The question for Amaya investors going forward regarding the AMF investigation is this: Is this a one-off thing, or is this a sign of government ill-will going forward?
To me it seems like this is an isolated attack that won’t amount to much even in a worst case scenario of full conviction for whatever Amaya is being investigated for. The big danger of course is Amaya’s Canadian revenues. The Canadian regulatory environment being notoriously grey and Amaya being headquartered there, any sudden move by the Canadian legislature to pull an equivalent of the Unlawful Internet Gambling Enforcement Act (UIGEA) that chased 888 out of the US market and gave it a severe beating would be a catastrophe.
This isn’t likely to happen. First, though this is an example of corporatism where Big Business teams up with Big Government, Amaya is now in bed with Loto-Québec, a government gambling agency, in a deal to work with Amaya and block Amaya’s competition. We don’t know the exact details yet, but Amaya, which doesn’t normally come out in favor of government-imposed gaming restrictions, is certainly all for government-imposed gaming restrictions when they restrict its own competitors but not itself. You can’t blame Amaya, even though it’s hypocritical.
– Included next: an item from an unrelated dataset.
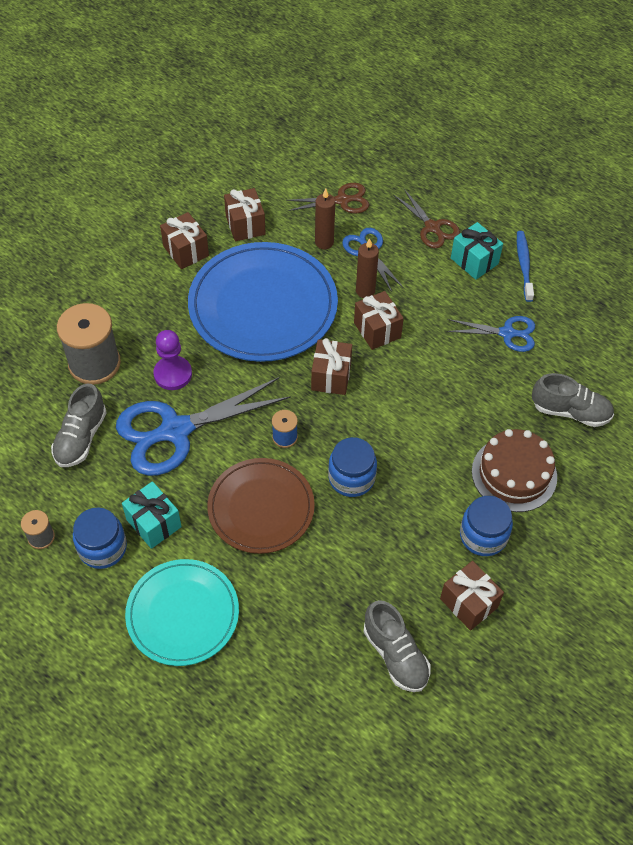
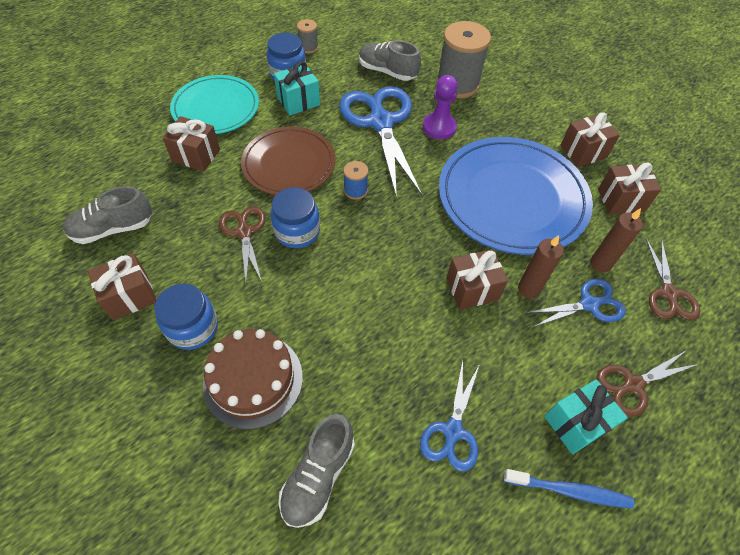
camera: 100 degrees right, 0 degrees up
(331, 376) = (417, 237): brown gift -> brown gift (196, 155)
(365, 525) = (244, 232): none -> brown scissors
When the government centralizes and allows fractional reserve lending for example, you can’t blame a bank for loaning out 90% of your demand deposits when all the other banks are doing it, too.
Amaya’s recent divestiture from its Diamond Game lottery division could have been seen as a mistake because it severs the ties it had with the Canadian government through public lotteries and perhaps opens it up to legislative attack, the deal with Loto-Québec dispels that. Amaya will use the proceeds of the upcoming spinoff IPO to pay off debt, (hopefully not buy its own shares), which it really needs to do as soon as possible and as much as possible.
Regarding Amaya’s debt risk, it is substantial. As of its last report, it admitted that a 1-point increase in interest rates would affect its earnings by $17M. Amaya lost $7.5M in 2014, so it cannot afford that on a long term basis. However, there are signs that Amaya is protecting itself of late. Swap agreements were cemented on March 16 which allow Amaya to pay a fixed average rate of 4.6% in synthetic Euro-denominated debt to replace $1.74B in first lien USD debt it took on in August 2014. The agreement goes out 5 years, and it is a very smart move.
Amaya’s debt is still high, but the fact that that they entered this hedge for such a substantial portion of it is a very good sign. Together with the fact that they have $425M in cash and are about to make even more from the Diamond Game spinoff, liquidity looks good medium term.
So in the end, this AMF investigation is a distraction, Amaya’s Canadian market will probably not be suddenly destroyed by the Canadian government considering its deal with Loto-Québec, and Amaya’s debt risk is gradually being lowered. The biggest remaining question is can Amaya lower it fast enough?